La mère d'un ami à qui je demandais au téléphone si son fils, travaillant dans la Sarthe, était rentré pour le week-end :
"Non, pas encore, il est encore à Le Mans".

Parfois, ils ont encore l'Alsace et la Lorraine.

Par ailleurs, coïncidence amusante, je pensai justement à toi quelques jours avant la publication de cet article alors que dans le train j'entendis "Nous allons entrer en gare de Le Mans".

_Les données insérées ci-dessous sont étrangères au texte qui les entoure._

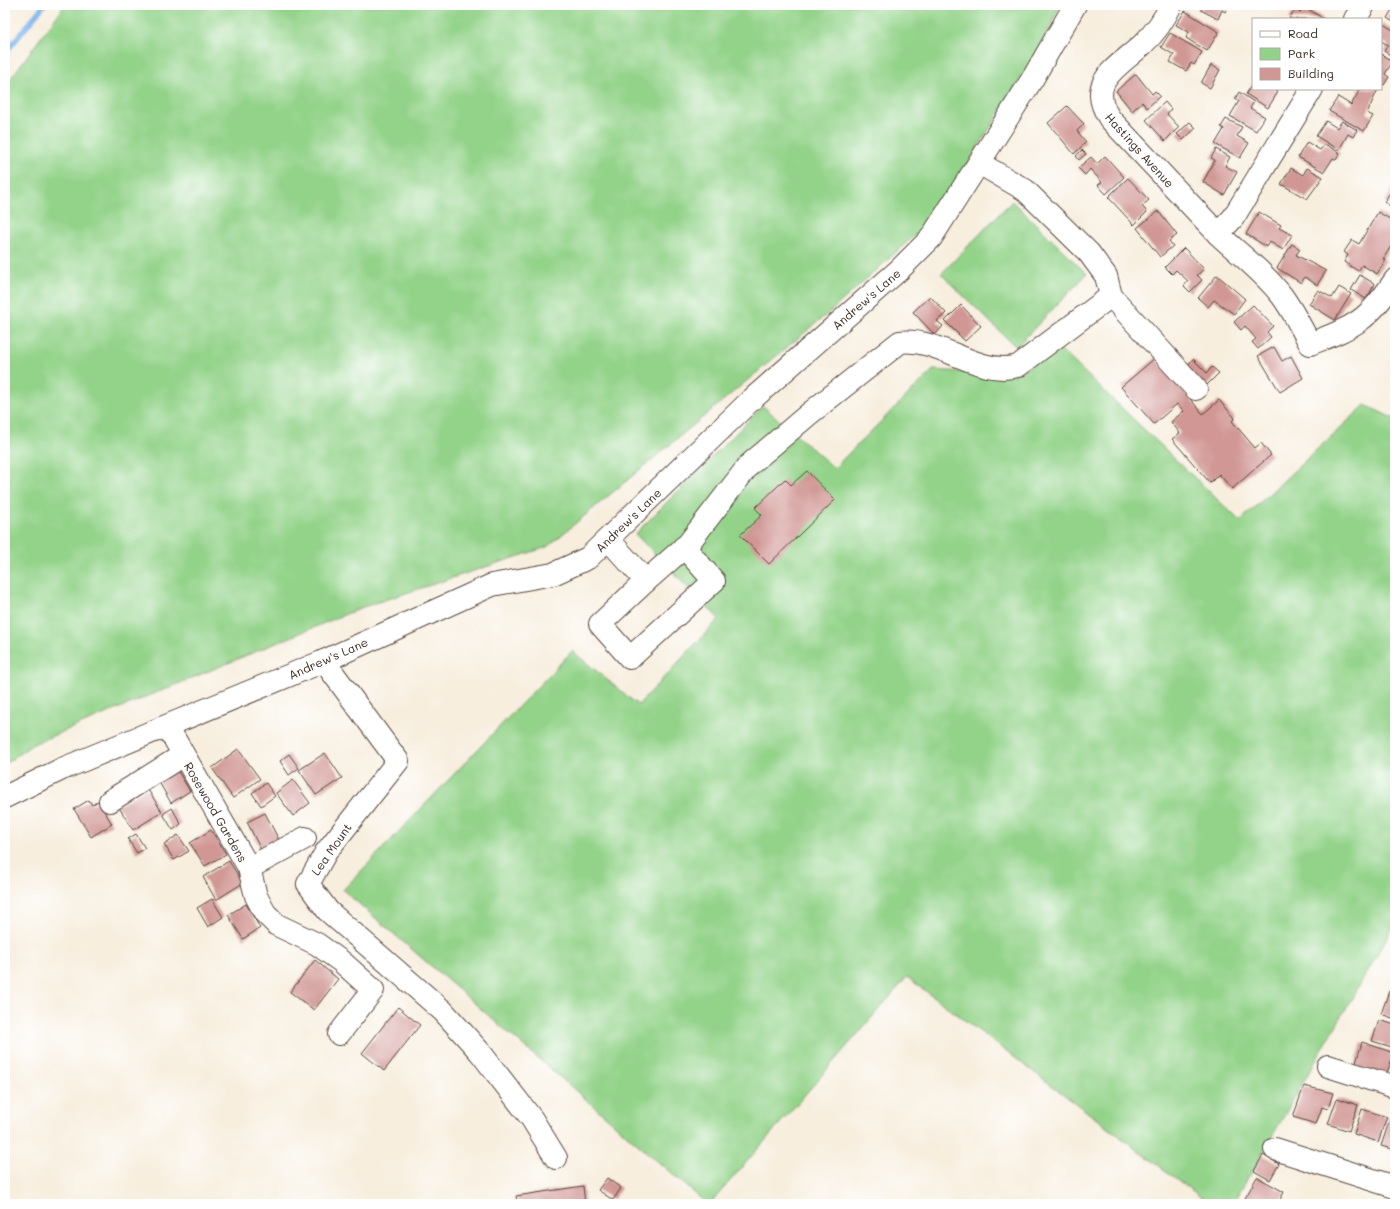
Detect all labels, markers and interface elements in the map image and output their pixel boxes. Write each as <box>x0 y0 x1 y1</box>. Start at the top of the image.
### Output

Baronne Samedi 13/08/2010 12:45


Et pourtant, je vois aussi l'arrivée en force de "gentillement", qui sonne curieusement vieillot...


Baronne Samedi 11/08/2010 20:43


De mon côté, je regrette vivement de trouver des "si il" un peu partout, alors qu'a priori, la paresse conduit à l'élision, non ?


Forator 13/08/2010 08:10



C’est un mystère pour moi aussi, et je n’en ai pas encore trouvé l’explication. Je rapprocherai cette
bizarrerie du fait que les mêmes personnes tantôt disent : « Coupons ce gâteau en sisse parts » (= en six parts), et tantôt ne font pas de liaison avec le mot
euros : « Prête-moi donc si’
euros » (= six euros). Il n’y a aucune logique là-dedans, sinon la volonté, plus ou moins consciente, de parler autrement que dans les vieux films...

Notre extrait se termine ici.